Complications of prolonged oligohydramnios may for example, include limb contractures and delayed lung maturation. In some post-marketing cases of impaired neonatal renal function, invasive procedures such as exchange transfusion or dialysis were required.
If after careful consideration of the benefit-risk, NSAID treatment is considered necessary to be administered anywhere from the middle (onset at approximately 20 weeks) to the end of the second trimester of pregnancy, the use should be limited to the lowest effective dose and shortest duration possible.
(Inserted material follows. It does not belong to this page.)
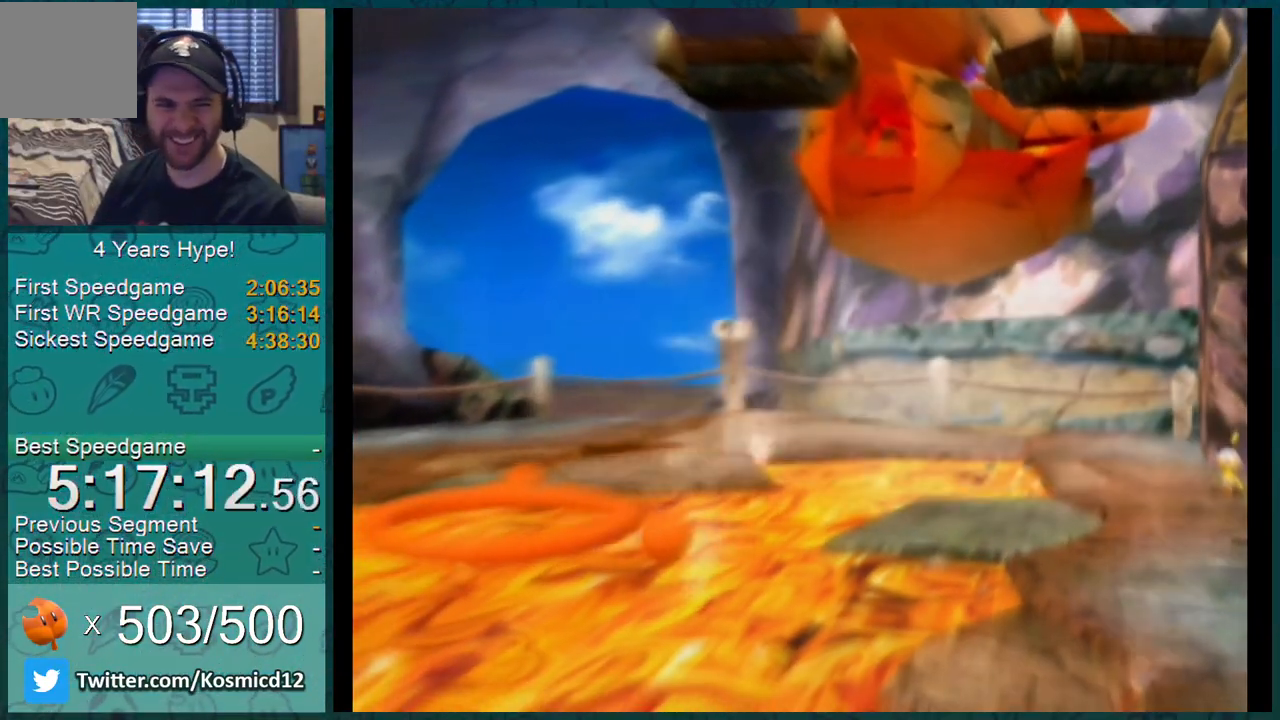
{"buttons": [], "left_stick": "center", "right_stick": "center", "events": []}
It is also recommended that ultrasound monitoring of amniotic fluid be considered if Voltaren treatment extends beyond 48 hours and that NSAIDs treatment be discontinued if oligohydramnios occurs, followed by appropriate medical follow up.
Voltaren suppository: Gastrointestinal effects: Close medical surveillance and caution should also be exercised in patients with ulcerative colitis or Crohn's disease, as their condition may be exacerbated (see Adverse Reactions).